By Johann Hari
Across the world, more and more people are asking: Why is marijuana banned? Why are people still sent to prison for using or selling it?
Most of us assume it’s because someone, somewhere sat down with the scientific evidence, and figured out that cannabis is more harmful than other drugs we use all the time — like alcohol and cigarettes.
Somebody worked it all out, in our best interest.
But when I started to go through the official archives — researching my book Chasing The Scream: The First and Last Days of the War on Drugs — to find out why cannabis was banned back in the 1930s, I discovered that’s not what happened.
Not at all.
In 1929, a man called Harry Anslinger was put in charge of the Department of Prohibition in Washington, D.C. But alcohol prohibition had been a disaster. Gangsters had taken over whole neighborhoods. Alcohol — controlled by criminals — had become even more poisonous.
So alcohol prohibition finally ended — and Harry Anslinger was afraid. He found himself in charge of a huge government department, with nothing for it to do. Up until then, he had said that cannabis was not a problem. It doesn’t harm people, he explained, and “there is no more absurd fallacy” than the idea it makes people violent.

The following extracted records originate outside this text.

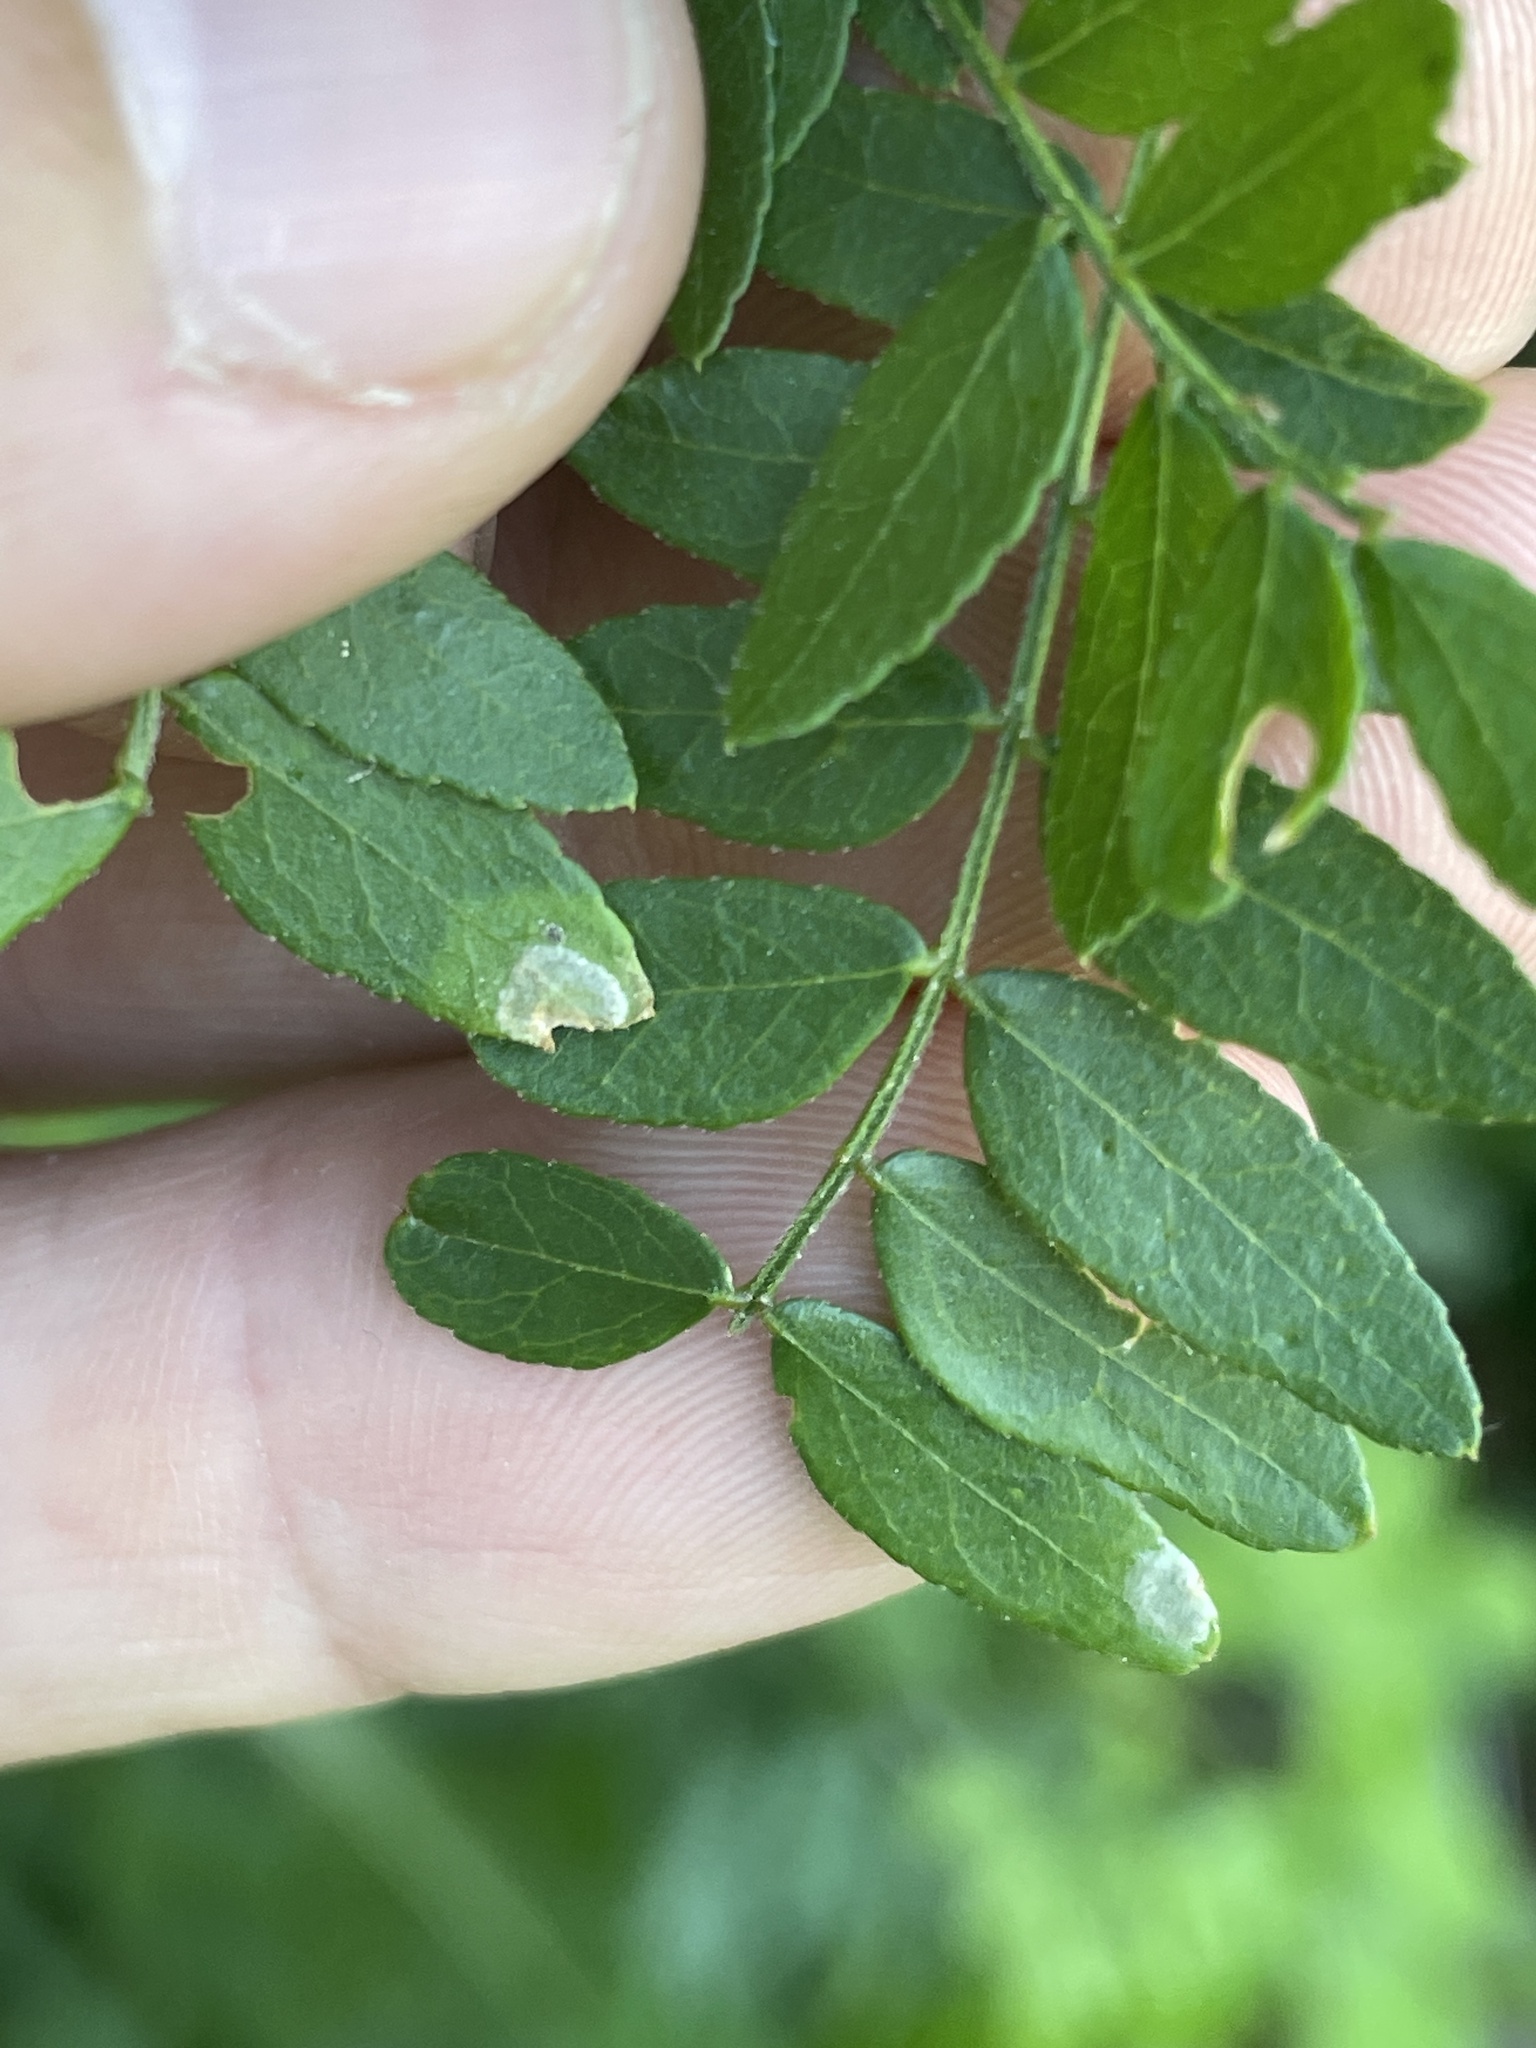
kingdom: Animalia
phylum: Arthropoda
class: Insecta
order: Diptera
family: Cecidomyiidae
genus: Meunieriella
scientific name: Meunieriella aquilonia
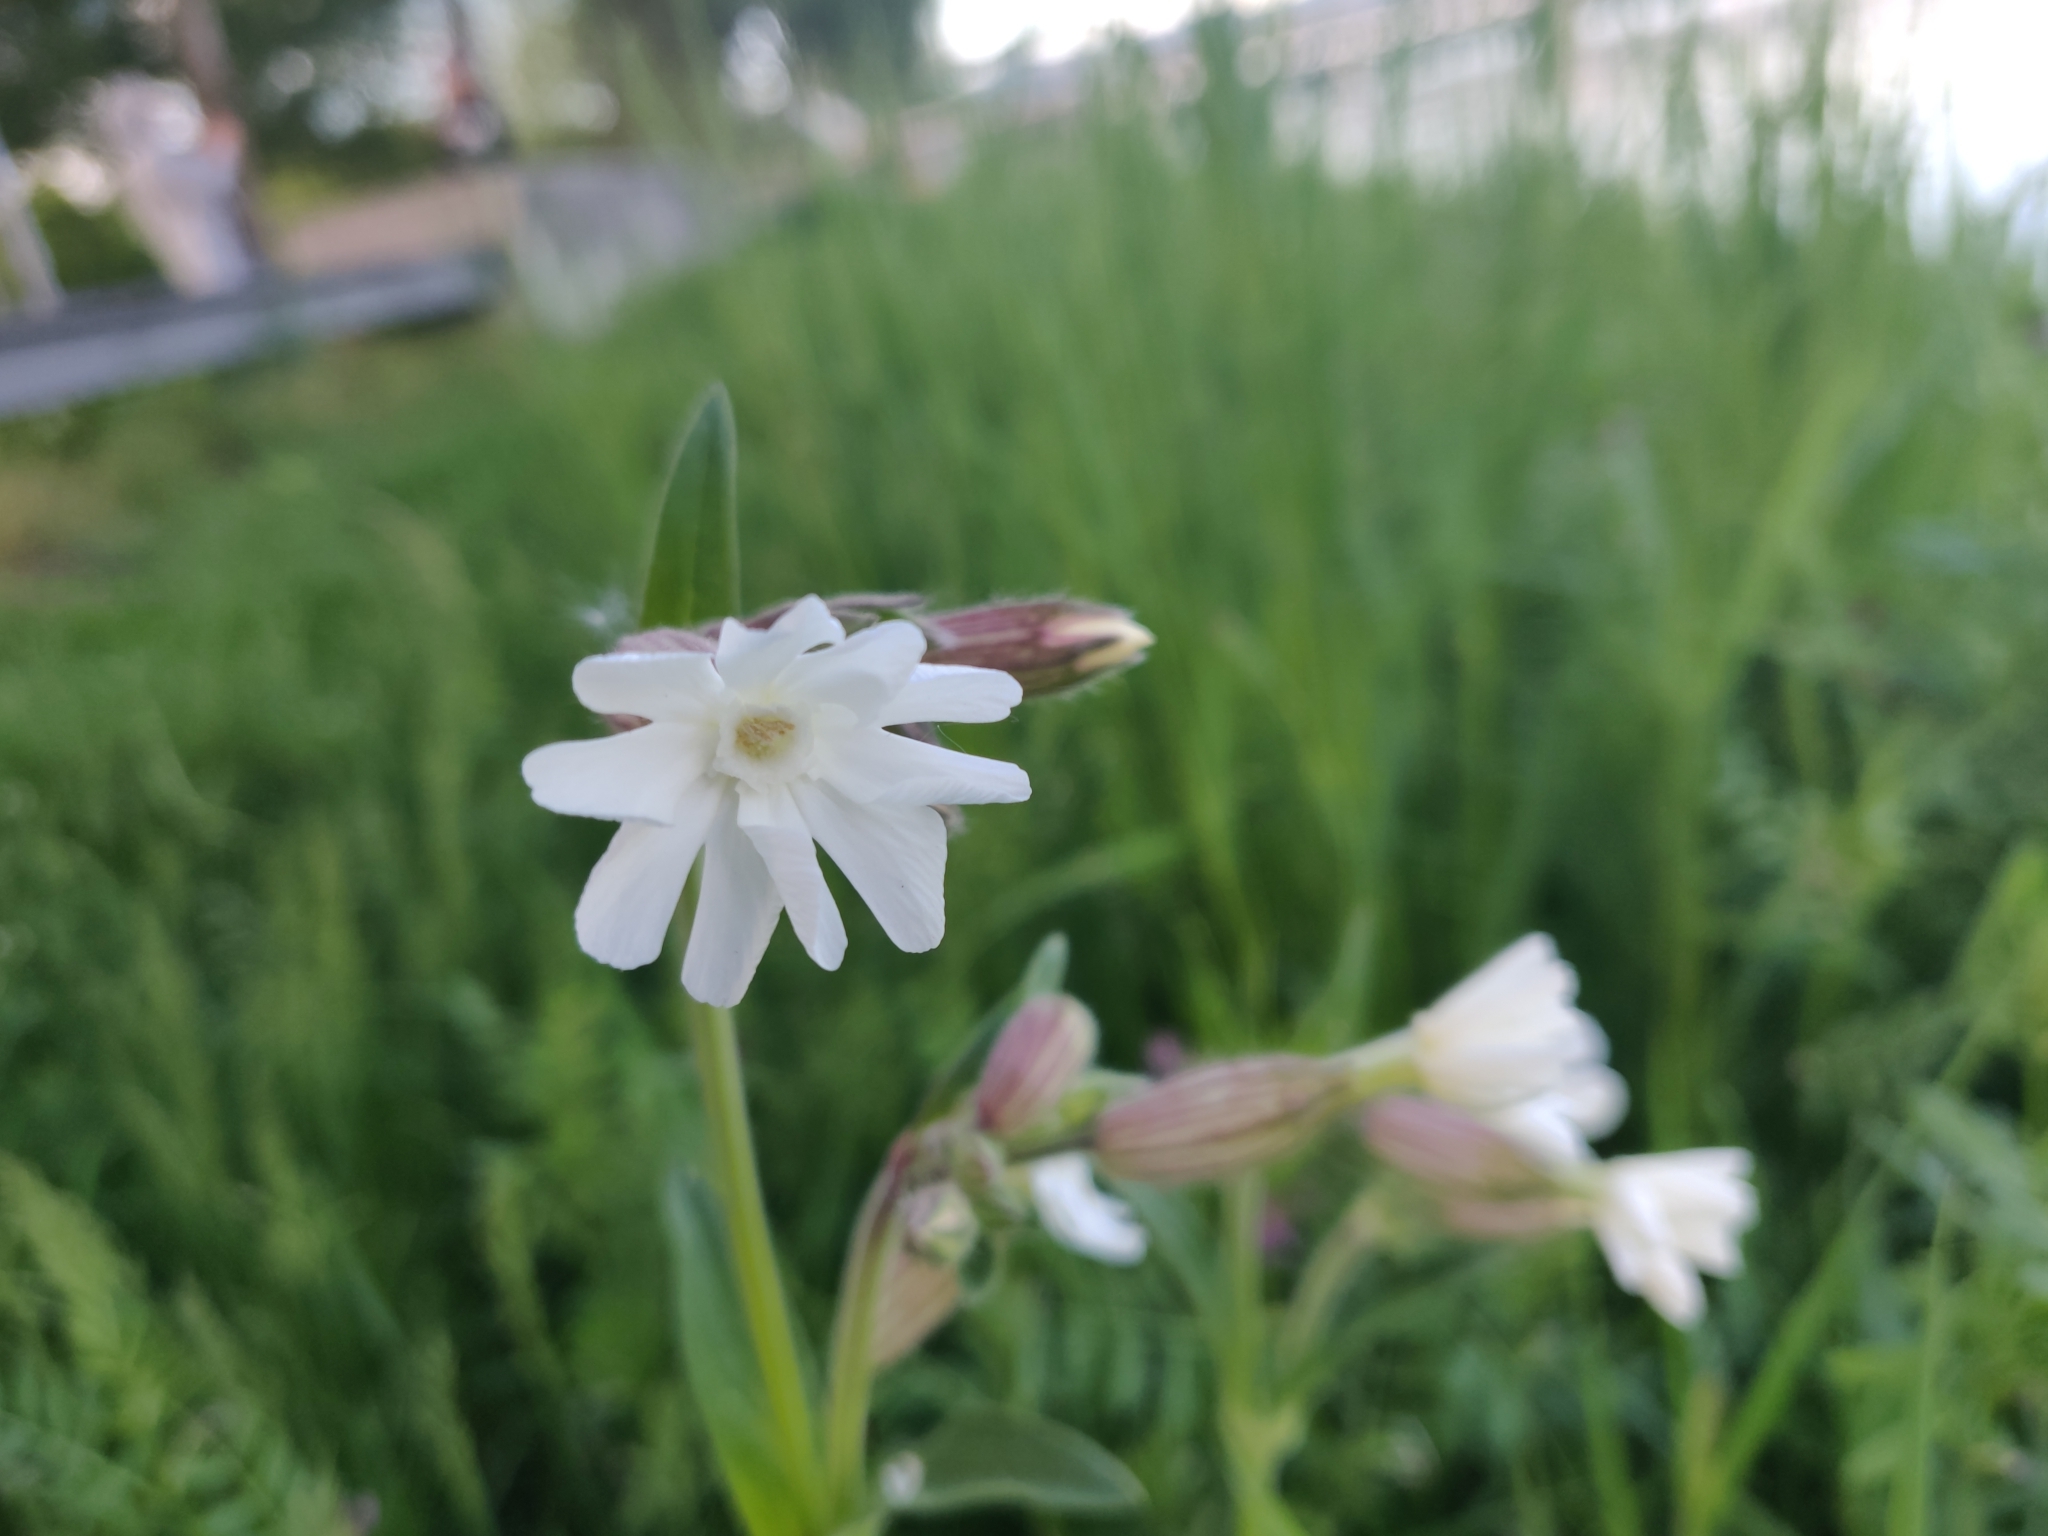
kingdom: Plantae
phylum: Tracheophyta
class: Magnoliopsida
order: Caryophyllales
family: Caryophyllaceae
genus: Silene
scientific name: Silene latifolia
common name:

But then — suddenly, when his department needed a new purpose — he announced he had changed his mind.
He explained to the public what would happen if you smoked cannabis.
First, you will fall into “a delirious rage.” Then you will be gripped by “dreams… of an erotic character.” Then you will “lose the power of connected thought.” Finally, you will reach the inevitable end-point: “Insanity.”